Bernardo Reyes pertenecía, desde
esta mirada, a la generación que podríamos llamar como la de los liberales
literarios. La elite ilustrada que,
desde la mitad del siglo XIX, proyectó en la escritura la imagen de los
modernos estados-nacionales que habrían de consolidar a los nuevos países
hispanoamericanos, con la salvedad de que el general Reyes literalmente peleó
por esa apuesta y, de hecho, la llevó a cabo en ese lugar
definitivo para Reyes que era el suelo nativo: “Naturalmente, él se tenía por
hombre de acción, porque aquello de sólo dedicarse a soñar se le figuraba una
forma abominable del egoísmo.” El padre
no comprendía la distancia entre la ficción y la realidad, entre la historia y
la subjetividad (¡todos los actos eran públicos!): “no veía la diferencia entre
la imaginación y el acto”, rememoraba el vástago diecisiete años después de la
tragedia.

····················

#### [Trabajo requerido]
- 1) Responde estas preguntas sobre el pasaje acerca de Bernardo Reyes:
(a) ¿Cómo llama el pasaje a la generación a la que pertenecía Bernardo Reyes?
(b) ¿Desde cuándo proyectó la elite ilustrada en la escritura la imagen de los modernos estados-nacionales?
(c) ¿Cuántos años después de la tragedia rememoraba el vástago las palabras sobre su padre?
- 2) Imprime sin cambios las filas de los registros que van desde la que contiene "locality: La Concepcion, 15 km E of Quibdo." hasta la que contiene "catalogue / barcode: US 1678651", ambas incluidas.

····················

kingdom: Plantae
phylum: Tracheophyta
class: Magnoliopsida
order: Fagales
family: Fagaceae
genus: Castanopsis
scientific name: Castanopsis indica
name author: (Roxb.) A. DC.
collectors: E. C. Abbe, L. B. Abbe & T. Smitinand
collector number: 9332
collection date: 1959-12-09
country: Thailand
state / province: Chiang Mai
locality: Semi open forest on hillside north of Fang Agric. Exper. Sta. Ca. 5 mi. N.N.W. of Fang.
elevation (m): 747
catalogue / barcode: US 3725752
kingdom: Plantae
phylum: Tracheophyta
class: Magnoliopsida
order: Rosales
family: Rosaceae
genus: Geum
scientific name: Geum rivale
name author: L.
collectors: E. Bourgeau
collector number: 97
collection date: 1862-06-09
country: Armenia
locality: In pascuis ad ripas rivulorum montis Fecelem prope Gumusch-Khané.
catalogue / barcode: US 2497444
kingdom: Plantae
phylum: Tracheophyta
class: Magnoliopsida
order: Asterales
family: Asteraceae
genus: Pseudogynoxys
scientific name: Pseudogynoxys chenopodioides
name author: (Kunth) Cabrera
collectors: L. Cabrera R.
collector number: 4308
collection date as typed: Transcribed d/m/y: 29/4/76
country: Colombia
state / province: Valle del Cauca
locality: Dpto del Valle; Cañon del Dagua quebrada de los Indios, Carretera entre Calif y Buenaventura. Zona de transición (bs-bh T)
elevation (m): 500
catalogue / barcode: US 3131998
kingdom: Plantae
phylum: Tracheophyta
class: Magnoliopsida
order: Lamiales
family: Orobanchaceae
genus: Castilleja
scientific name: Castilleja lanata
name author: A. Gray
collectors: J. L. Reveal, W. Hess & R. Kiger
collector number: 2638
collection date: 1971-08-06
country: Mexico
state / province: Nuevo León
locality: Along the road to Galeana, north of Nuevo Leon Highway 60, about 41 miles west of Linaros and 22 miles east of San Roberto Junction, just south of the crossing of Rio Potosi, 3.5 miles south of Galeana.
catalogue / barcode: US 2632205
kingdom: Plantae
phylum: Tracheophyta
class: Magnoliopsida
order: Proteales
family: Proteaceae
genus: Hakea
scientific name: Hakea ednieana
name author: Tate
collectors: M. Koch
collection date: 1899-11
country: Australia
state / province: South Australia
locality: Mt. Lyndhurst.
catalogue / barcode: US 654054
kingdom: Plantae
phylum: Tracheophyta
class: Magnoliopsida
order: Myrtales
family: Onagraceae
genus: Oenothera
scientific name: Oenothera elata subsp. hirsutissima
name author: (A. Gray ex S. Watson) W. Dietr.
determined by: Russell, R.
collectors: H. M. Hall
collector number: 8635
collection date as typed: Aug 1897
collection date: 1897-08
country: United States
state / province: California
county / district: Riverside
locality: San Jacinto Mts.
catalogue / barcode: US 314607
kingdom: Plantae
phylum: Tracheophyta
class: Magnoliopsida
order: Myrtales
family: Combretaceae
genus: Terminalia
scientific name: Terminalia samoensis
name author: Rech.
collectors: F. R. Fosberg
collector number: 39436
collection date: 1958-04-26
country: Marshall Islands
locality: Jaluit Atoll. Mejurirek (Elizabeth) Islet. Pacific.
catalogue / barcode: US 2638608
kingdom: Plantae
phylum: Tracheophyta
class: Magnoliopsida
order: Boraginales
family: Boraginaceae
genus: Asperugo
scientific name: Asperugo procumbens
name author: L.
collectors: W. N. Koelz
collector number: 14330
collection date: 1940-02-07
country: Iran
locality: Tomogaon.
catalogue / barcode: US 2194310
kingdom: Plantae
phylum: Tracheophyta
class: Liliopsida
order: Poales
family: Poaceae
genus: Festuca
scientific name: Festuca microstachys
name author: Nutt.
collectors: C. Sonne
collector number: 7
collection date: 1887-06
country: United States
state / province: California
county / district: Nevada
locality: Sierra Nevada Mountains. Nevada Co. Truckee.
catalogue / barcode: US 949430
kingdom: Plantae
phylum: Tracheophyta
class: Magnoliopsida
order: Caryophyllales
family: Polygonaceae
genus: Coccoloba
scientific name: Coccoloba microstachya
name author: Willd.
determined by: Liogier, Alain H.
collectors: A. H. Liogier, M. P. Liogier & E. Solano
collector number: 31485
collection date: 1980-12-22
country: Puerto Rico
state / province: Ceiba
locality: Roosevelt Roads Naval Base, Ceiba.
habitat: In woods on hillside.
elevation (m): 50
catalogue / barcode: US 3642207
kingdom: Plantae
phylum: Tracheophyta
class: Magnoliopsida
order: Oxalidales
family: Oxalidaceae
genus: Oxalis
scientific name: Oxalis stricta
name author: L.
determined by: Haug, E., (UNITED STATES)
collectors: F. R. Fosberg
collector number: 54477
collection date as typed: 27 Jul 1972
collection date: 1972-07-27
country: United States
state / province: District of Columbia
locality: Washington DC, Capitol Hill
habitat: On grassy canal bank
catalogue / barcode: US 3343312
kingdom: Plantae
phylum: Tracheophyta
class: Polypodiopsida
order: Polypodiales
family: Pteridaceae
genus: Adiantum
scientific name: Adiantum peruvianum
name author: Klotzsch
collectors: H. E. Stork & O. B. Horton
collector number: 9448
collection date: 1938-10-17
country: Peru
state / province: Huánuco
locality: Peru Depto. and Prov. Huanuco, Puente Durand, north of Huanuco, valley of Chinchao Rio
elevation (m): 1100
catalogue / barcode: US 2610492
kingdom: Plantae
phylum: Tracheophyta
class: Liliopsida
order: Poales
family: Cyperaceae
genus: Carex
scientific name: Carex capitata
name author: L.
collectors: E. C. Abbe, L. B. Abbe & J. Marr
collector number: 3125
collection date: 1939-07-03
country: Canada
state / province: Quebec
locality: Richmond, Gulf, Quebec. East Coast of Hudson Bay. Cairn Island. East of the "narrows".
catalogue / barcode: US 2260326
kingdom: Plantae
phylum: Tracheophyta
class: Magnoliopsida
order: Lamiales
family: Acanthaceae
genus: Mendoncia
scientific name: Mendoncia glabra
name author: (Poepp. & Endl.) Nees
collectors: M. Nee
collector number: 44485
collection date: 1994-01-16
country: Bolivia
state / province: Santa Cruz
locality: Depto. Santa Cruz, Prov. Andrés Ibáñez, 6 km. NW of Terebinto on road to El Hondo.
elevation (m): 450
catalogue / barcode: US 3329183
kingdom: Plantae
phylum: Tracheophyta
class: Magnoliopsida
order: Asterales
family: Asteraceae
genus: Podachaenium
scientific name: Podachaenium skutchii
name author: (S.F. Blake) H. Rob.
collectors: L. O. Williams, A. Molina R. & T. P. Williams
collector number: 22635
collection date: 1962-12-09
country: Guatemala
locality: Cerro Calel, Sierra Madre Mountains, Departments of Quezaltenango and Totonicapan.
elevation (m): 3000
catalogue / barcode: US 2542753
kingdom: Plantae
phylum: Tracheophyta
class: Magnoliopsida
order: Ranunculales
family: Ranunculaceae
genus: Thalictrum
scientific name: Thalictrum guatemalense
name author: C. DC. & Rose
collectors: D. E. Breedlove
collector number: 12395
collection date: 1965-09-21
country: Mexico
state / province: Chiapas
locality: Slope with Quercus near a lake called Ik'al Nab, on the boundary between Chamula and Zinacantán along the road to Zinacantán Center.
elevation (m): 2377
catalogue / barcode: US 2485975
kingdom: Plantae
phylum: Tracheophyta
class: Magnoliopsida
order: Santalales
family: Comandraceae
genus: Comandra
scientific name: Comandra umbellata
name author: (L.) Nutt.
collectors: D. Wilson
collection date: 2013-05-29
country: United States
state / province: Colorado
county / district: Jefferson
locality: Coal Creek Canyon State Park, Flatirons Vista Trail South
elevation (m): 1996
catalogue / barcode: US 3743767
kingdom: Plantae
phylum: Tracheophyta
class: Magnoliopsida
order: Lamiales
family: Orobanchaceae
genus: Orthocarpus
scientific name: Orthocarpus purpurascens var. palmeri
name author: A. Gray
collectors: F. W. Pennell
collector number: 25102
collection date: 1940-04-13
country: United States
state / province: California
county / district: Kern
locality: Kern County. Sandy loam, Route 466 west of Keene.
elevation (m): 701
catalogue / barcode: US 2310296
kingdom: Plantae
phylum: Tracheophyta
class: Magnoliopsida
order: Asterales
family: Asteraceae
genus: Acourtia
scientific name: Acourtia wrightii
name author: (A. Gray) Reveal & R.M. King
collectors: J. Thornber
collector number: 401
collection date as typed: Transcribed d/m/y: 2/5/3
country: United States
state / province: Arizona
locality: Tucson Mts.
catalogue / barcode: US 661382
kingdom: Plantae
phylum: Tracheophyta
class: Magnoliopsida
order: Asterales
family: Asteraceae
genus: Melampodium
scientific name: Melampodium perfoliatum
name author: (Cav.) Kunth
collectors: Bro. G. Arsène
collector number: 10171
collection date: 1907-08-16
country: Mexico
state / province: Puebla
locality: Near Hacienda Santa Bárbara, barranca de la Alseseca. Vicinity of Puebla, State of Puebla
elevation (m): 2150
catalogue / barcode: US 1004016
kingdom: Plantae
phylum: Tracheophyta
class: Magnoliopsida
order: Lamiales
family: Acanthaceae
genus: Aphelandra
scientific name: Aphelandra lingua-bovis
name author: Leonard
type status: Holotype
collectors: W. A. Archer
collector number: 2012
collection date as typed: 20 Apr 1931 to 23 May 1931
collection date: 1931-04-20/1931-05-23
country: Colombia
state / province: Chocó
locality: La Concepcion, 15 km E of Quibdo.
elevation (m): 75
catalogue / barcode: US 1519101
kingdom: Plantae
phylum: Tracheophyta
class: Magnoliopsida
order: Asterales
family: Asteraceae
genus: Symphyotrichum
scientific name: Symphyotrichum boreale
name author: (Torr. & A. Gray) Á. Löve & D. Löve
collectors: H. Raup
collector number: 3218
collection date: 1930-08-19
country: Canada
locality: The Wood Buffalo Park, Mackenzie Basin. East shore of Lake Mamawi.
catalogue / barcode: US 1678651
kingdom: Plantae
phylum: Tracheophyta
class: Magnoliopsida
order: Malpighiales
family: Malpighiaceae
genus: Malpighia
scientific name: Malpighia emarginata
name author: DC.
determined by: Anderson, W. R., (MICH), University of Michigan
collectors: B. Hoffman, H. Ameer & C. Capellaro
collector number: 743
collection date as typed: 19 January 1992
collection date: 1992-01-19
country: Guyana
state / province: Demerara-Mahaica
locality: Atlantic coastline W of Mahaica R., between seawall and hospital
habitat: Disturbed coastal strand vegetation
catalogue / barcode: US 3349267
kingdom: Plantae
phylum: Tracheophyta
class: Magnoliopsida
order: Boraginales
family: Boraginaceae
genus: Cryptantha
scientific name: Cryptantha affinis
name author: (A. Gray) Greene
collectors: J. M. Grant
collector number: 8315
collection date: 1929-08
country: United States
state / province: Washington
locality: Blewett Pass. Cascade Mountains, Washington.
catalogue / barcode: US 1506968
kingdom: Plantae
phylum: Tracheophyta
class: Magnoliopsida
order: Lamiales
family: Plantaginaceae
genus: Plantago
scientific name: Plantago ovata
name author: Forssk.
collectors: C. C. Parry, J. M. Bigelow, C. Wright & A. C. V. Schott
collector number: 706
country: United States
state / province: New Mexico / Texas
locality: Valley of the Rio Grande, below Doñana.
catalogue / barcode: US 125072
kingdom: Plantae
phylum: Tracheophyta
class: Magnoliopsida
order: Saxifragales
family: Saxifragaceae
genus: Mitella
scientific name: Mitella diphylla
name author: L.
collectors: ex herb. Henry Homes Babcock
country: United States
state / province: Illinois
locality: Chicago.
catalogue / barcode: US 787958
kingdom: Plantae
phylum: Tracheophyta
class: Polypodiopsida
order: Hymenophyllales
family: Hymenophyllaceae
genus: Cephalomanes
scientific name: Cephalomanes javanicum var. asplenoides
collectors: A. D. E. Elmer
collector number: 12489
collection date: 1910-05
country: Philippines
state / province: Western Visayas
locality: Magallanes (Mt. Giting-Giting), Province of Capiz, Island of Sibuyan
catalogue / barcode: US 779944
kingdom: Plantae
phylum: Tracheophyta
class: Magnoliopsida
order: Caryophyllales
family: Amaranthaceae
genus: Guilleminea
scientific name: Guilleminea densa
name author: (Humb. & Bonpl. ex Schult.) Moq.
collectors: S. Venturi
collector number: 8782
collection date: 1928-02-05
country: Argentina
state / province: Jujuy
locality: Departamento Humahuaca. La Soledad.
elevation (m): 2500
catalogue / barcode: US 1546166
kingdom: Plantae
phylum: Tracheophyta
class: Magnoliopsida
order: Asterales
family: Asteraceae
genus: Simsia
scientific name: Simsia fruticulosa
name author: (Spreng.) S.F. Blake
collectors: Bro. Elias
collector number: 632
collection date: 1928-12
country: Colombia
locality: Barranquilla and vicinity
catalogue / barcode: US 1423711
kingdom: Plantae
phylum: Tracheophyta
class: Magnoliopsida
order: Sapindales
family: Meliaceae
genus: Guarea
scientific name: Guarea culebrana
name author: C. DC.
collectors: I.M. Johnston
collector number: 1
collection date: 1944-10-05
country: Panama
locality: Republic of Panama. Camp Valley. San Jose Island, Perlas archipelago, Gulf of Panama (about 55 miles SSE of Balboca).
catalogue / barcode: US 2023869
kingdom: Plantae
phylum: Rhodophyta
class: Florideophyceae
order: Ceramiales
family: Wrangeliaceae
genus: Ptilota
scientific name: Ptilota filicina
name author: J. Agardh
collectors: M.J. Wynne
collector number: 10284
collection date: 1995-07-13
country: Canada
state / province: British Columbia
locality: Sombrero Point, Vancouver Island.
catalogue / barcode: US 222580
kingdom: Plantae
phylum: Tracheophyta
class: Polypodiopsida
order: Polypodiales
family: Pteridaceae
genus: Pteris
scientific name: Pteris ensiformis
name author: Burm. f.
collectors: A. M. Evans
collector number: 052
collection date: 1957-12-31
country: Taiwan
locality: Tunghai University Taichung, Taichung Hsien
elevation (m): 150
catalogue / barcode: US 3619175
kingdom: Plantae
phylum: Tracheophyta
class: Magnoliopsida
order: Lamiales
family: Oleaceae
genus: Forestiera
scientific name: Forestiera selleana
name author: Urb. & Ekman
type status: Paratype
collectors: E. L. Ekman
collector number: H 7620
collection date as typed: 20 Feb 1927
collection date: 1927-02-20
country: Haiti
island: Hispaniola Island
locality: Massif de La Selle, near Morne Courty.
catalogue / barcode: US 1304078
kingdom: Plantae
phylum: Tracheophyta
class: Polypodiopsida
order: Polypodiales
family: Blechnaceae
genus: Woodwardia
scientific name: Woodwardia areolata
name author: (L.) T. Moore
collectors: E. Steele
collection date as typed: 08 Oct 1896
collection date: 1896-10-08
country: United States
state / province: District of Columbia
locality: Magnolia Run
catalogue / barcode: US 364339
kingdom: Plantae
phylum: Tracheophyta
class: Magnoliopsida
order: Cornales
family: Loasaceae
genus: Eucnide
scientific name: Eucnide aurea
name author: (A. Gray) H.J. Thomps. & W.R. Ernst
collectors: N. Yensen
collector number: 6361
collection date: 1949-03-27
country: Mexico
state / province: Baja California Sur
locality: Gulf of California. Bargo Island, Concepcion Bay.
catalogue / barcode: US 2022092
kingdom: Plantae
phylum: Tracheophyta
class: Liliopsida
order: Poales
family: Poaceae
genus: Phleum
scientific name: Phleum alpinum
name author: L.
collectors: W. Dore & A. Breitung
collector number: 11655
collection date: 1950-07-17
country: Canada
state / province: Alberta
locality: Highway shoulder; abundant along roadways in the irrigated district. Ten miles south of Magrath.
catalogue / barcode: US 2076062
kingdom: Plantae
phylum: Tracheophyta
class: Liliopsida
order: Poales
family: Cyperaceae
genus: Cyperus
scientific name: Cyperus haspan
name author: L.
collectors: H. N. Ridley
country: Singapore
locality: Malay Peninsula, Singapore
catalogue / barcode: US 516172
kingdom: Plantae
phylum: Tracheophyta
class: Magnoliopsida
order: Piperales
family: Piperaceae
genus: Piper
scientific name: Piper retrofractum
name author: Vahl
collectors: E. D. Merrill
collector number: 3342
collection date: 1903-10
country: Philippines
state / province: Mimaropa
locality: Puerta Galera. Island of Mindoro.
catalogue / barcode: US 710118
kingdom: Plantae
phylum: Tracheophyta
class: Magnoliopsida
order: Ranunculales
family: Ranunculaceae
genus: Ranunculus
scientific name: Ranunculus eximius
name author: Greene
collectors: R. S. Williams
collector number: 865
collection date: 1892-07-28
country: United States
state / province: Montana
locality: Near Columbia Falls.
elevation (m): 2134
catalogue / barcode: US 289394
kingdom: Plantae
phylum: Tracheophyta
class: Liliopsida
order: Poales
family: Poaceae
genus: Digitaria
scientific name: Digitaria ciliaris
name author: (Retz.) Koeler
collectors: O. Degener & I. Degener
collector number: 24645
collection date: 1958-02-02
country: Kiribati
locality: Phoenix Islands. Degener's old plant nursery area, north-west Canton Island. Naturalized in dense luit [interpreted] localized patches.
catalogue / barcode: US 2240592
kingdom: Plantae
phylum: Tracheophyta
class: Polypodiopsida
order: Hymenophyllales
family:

····················

#### [Soluciones por tarea]
- 1)
(a) La de los liberales literarios.
(b) Desde la mitad del siglo XIX.
(c) Diecisiete años después.

- 2)
locality: La Concepcion, 15 km E of Quibdo.
elevation (m): 75
catalogue / barcode: US 1519101
kingdom: Plantae
phylum: Tracheophyta
class: Magnoliopsida
order: Asterales
family: Asteraceae
genus: Symphyotrichum
scientific name: Symphyotrichum boreale
name author: (Torr. & A. Gray) Á. Löve & D. Löve
collectors: H. Raup
collector number: 3218
collection date: 1930-08-19
country: Canada
locality: The Wood Buffalo Park, Mackenzie Basin. East shore of Lake Mamawi.
catalogue / barcode: US 1678651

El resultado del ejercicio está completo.